Augmented Reality Takes Simulation Learning to 3-D Level
USF College of Nursing educators took a test drive of the latest high-tech teaching tool in experiential learning last week — a cutting-edge ultrasound simulator that projects 3-D holographic images.
Manufacturers of the CAE VimedixAR with Microsoft HoloLens visited the nursing school on May 17 for a demonstration showcasing the innovative technology featuring augmented reality.
The augmented reality technology allows users wearing the HoloLens headgear to visualize complex organs. Holographic layers of the circulatory, respiratory, and skeletal structures leap to life while users walk around the manikin.
Experiential learners can peer inside the 3-D image of the human heart and see the valves and arteries. The innovative technology allows users to pinch the hologram and enlarge, minimize, or rotate it to see how its structures are interrelated.
“This is really the future of education and training,” said Teresa Gore, PhD, DNP, FNP-BC, NP-C, CHSE-A, Assistant Dean of Experiential Learning and Simulation at the College of Nursing. “We want to do this so we can look at the best way to educate our nurses and provide the best care for their patients.”
The ultimate goal with this technology is to improve patient safety and outcomes.

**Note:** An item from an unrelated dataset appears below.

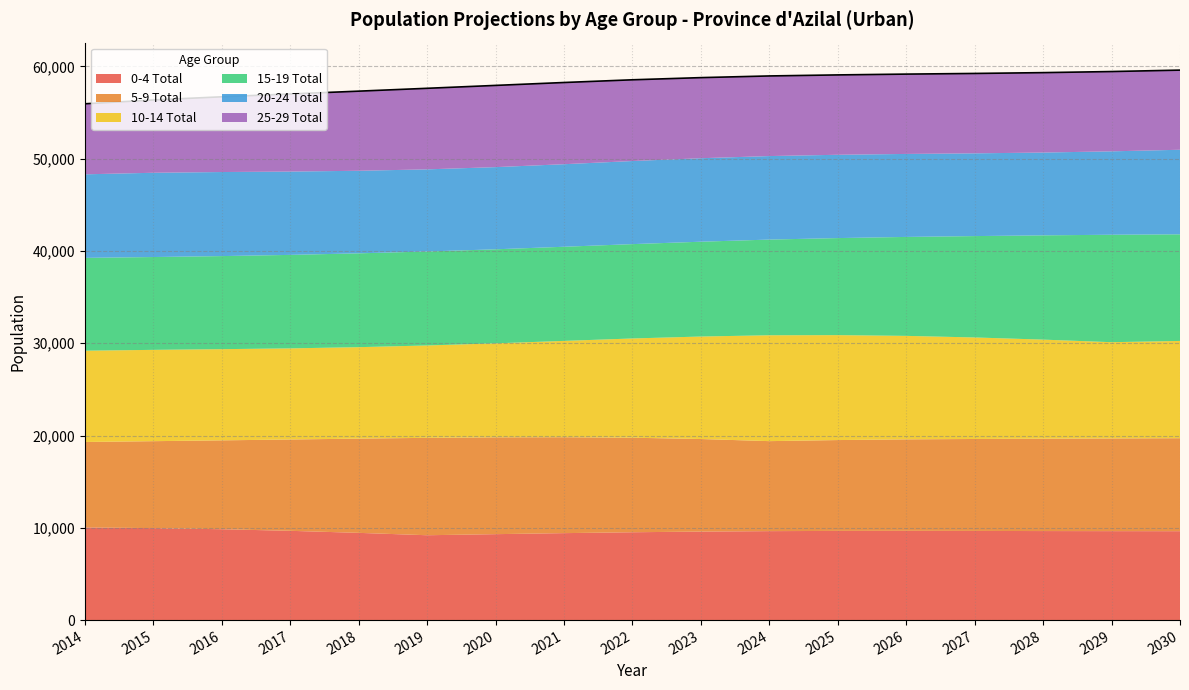

What is the lowest value of the 10-14 Total series?

9873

Dr. Gore said the college plans to purchase the ultrasound simulator with the Microsoft HoloLens technology and incorporate the teaching tool into classrooms beginning in the Fall of 2018.
The simulator provides up to 200 different physiological cases to help students diagnose medical conditions using an ultrasound scanner. The system will also help instructors teach undergraduate and graduate nursing students about anatomy and physiology.

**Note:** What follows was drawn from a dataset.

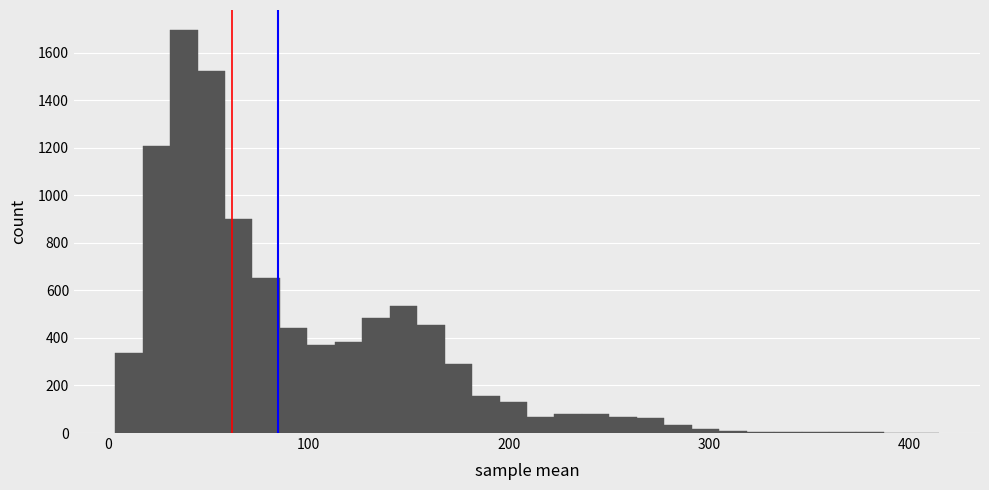

Around what value on the x-axis is the tallest bar? Give the approximate position of its centre, as read against the axis.

40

Photo courtesy of CAE Healthcare
Gore said the HoloLens component, where the traditional images from an ultrasound scan are projected as 3-D holograms, takes experiential learning to the next level.
“As you move the ultrasound probe through the manikin, you see the body as it slices,” Gore said. “It is seeing it in motion and in action. It is that augmentation that you see that makes you learn better.”
As ultrasound imaging becomes more widely used as a diagnostic tool in many medical specialties, the ultrasound simulator can be a great training tool, said Nicole Sherk, a regional sales manager with the Sarasota-based simulator manufacturers CAEHealthcare.
“They can become more comfortable with learning how to scan, learning how to capture views, learning how to recognize any sort of abnormalities or patient complications on a simulator versus doing it on a real patient during their clinical rotations,” Sherk said.
The HoloLens technology allows users to peer inside the patient and see a 3-D representation of the vital organs — something that they won’t be able to see on a traditional ultrasound image.
“They now have the ability to put the goggles on and look at it in an augmented reality,” she said. “They can move the anatomy around and actually stick their head inside of a heart. They can rotate their head underneath the heart and be able to see how that heart is functioning from a different perspective.”